ST. LOUIS — The City of St. Louis released its first annual energy benchmarking report for municipally owned and operated buildings as well as private buildings above 50,000 square feet. Improving building performance across the city could reduce greenhouse gas emissions by at least 11% and save at least $61.5 million in annual energy costs. The process of benchmarking aims to help building owners and operators identify underperforming properties, and the new benchmarking report provides a high-level snapshot of performance across a variety of building types throughout the city. To help owners then take action, the city is also releasing a new energy efficiency checklist. Developed in conjunction with the U.S. Green Building Council-Missouri Gateway Chapter, the checklist provides a set of recommended steps for saving energy in buildings and investing in building maintenance staff.
“We are excited to work with the building division to continue supporting building owners in the city of St. Louis,” said Emily Andrews, executive director of the USGBC-Missouri Gateway Chapter. “We hope the energy efficient checklist, combined with education and training opportunities, utility incentives and PACE financing will drive investments in the efficiency of our buildings and reduce their environmental impacts.”
Key Takeaways of Benchmarking Building Energy Use
According to the city’s 2015 greenhouse gas inventory, energy used in commercial, industrial, and residential buildings in St. Louis is responsible for 77% of the city’s greenhouse gas emissions. Reducing energy consumption in buildings has positive social, environmental, and economic benefits, such as improved air quality and public health, reduced utility costs, and improved neighborhood vitality and quality of life.
Benchmarking is the process of tracking building energy use over time and is a critical first step in understanding how buildings are using energy in order to make informed decisions on improvements. Benchmarking allows building owners to monitor a building’s performance over time and compare it against the performance of peer buildings to identify low performers that might most benefit from improvements.
Under the Building Energy Awareness Ordinance passed by the City of St. Louis in January 2017, building owners with municipal, institutional, commercial, and multifamily residential properties over 50,000 square feet are required to track and report their energy and water performance annually. The new report synthesizes energy use data gathered from 484 buildings for the 2017 reporting calendar year, the first year of ordinance compliance.
Initial findings in the new report include:
● A 1–100 Energy Star score represented the property’s overall energy performance relative to similar buildings. A score of 50 indicates energy performance at the national median, while scores below 50 indicate considerable opportunities for improvement. The median Energy Star score across all building types for which such a score is available ranged from 10 (hospitals) to 93 (wholesale clubs).
● Multifamily buildings were the largest reporting group, by far, in terms of number of properties, representing nearly a quarter of all analyzed properties. The next largest group was offices, follow by warehouses, hotels, distribution centers, and colleges/universities.
● The top four energy consuming building types were offices, hotels, multifamily housing, and hospitals.
● In general, municipally owned buildings are performing better than privately owned buildings. Municipally owned buildings reported a median Energy Star score of 87 compared to a median Energy Star score of 64 for privately owned buildings.
Back in 2017, three municipally-owned buildings — City Hall, 1520 Market Building, and Carnahan Courthouse — earned the U.S. Environmental Protection Agency’s (EPA) Energy Star certification for superior energy performance. These are the first municipally owned buildings to earn the prestigious national designation. The Energy Star scores the municipal buildings earned for the 2017 year are 88 for City Hall, 96 for 1520 Market, and 87 for Carnahan Courthouse.
“We’re honored to earn the Energy Star certification for superior energy performance for three of our municipal buildings and appreciate the efforts of everyone who has been involved in their efficient operation,” said Frank Oswald, building commissioner. “Reducing energy use is good for the environment, saves the city on utility costs, and helps create a healthier community.”

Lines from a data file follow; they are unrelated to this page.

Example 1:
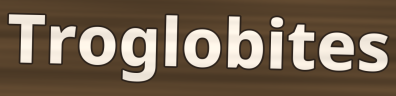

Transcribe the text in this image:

Troglobites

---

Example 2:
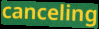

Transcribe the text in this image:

canceling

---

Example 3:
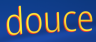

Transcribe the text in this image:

douce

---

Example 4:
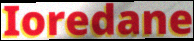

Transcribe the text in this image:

Ioredane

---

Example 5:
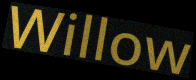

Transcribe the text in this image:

Willow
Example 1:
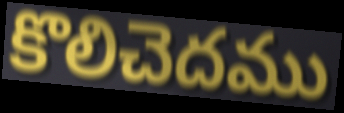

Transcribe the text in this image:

కొలిచెదము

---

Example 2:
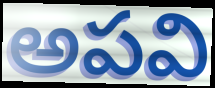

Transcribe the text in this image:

అపవి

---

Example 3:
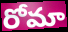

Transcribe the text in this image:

రోమా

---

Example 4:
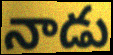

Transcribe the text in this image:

Benchmarking allows building owners to make smart business decisions about which buildings might most benefit from improvements. For example, based on its experience benchmarking, the city of St. Louis is currently undergoing several major retro-commissioning projects across the city’s four highest energy-consuming buildings. The buildings undergoing these projects are City Justice Center, SLMPD Headquarters (new), Juvenile Courts Center, and Carnahan Courthouse. When complete, the upgrades to these buildings, which include improvements to lighting systems and chillers, among other investments, are projected to save more than $509,000 annually. These savings are projected to recoup the cost of investment in just 2.7 years. Rick Ernst, with the facilities division, is spearheading these energy efficiency projects.
To help building owners across the city take action on their benchmarking information, the city of St. Louis and the USGBC-Missouri Gateway Chapter’s new energy efficiency checklist provides a curated list of next steps.

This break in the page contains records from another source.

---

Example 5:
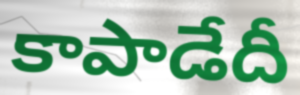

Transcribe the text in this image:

కాపాడేదీ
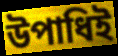
উপাধিই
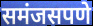
समंजसपणे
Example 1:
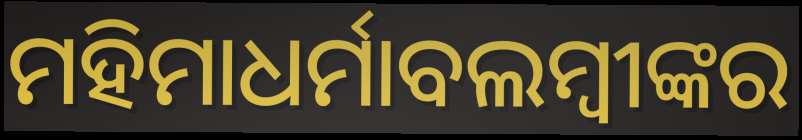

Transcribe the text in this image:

ମହିମାଧର୍ମାବଲମ୍ବୀଙ୍କର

In addition, the city is also working to improve coordination with local utilities to provide building owners with automated, aggregate utility data into Energy Star Portfolio Manager and thus simplify the benchmarking compliance process. The city is also working to train and certify more municipal and private-sector building operation and maintenance staff through a certification program called GPRO: O+M and is working to increase building owner participation in available utility incentives and local energy efficiency resources.